Some say the extra unemployment benefits have discouraged recipients from seeking jobs. That’s highly unlikely. Given the size of the economic collapse, few jobs are available anyway. And normal unemployment benefits typically pay a small fraction of the wages of jobs that were lost.
Even with the extra benefits, working people will have a strong economic incentive to return to work once COVID is contained and these benefits expire. Not to mention it’s good for the economy when people have extra money to spend to sustain remaining economic activity. Finally, it is beneficial to the public’s health that as many people as possible avoid workplaces that pose any risk of infection. Keeping people home to contain the virus is the only way we get the economy back on track.
3. Prevent a potential wave of evictions and foreclosures. 32 percent of households missed their July rent or mortgage payments. The bill must extend the federal eviction moratorium, and provide assistance for renters and homeowners to pay rent, mortgages, utilities, and other related costs. Substantial additional resources for housing assistance is a no-brainer.
4. Shore up state and local budgets. State and local governments are facing huge budget shortfalls over the next three years. Without federal aid, vital public services will be on the chopping block – schools, childcare, supplemental nutrition, mental health services, low-income housing, healthcare – at a time when the public needs them more than ever.
For public schools, the issue isn’t so much whether to reopen but how to do so in a way that doesn’t risk the health of students, teachers, and other school personnel. This will require substantial additional resources. If we could afford to give corporations a $500 billion blank check in the last round of relief legislation, we can surely afford to help struggling state and local governments. The House Bill provides nearly $1 trillion to state and local governments, which is minimally adequate.
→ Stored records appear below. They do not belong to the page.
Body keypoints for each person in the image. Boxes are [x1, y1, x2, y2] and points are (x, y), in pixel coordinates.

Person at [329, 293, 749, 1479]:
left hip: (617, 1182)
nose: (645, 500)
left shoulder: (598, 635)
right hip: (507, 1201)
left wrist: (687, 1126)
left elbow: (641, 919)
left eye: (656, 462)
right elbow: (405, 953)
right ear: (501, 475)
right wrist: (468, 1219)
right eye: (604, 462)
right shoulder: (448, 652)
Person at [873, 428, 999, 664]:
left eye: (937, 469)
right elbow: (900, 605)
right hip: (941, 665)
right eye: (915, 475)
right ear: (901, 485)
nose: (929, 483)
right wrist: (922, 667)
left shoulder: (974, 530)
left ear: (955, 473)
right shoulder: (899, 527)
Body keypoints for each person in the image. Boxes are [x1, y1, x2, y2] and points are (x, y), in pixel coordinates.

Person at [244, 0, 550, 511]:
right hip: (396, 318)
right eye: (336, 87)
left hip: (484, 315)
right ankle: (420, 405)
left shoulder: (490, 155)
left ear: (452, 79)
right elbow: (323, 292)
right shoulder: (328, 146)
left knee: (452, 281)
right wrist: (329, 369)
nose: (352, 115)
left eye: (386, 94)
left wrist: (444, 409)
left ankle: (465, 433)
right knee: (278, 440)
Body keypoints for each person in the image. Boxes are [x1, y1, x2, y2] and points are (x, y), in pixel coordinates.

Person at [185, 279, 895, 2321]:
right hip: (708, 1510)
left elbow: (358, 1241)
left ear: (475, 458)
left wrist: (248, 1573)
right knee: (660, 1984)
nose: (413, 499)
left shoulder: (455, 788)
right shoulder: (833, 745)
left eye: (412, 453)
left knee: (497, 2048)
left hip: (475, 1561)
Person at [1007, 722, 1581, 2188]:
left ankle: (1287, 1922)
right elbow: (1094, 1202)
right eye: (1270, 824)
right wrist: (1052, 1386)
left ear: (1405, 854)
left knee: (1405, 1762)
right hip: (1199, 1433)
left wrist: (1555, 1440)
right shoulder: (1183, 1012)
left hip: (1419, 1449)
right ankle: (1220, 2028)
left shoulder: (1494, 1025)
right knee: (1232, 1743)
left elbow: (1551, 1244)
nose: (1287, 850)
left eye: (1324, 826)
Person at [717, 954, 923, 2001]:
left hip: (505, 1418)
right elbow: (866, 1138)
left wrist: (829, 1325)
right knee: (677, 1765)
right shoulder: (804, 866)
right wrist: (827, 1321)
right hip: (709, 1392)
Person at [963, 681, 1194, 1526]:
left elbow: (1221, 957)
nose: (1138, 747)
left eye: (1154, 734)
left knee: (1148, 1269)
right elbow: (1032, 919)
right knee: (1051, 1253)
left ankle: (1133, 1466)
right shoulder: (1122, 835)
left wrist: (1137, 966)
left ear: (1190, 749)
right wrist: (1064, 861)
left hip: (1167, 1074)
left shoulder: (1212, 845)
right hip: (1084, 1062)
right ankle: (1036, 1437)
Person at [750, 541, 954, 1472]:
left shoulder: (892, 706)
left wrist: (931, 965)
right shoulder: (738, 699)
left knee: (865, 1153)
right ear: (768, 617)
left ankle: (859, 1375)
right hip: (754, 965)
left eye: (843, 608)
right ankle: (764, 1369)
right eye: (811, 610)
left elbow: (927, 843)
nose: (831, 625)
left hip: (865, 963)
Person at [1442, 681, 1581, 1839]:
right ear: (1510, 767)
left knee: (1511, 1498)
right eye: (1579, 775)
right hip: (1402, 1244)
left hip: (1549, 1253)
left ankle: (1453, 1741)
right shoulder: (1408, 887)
5. Don’t compromise what’s needed in the bill out of concern about the national debt. The real issue is the ratio of debt to the size of the economy. The government must spend large sums now to help the economy recover faster – thereby reducing the ratio of debt to the overall economy over the long term. Besides, as we learned during the Great Depression and World War II, large spending to reduce human suffering and promote economic wellbeing is well worth the cost. It’s what almost every other nation is doing.
None of this should be controversial. This bill is perhaps our only chance to get COVID-19 under control, Americans fed, and the economy back up and running.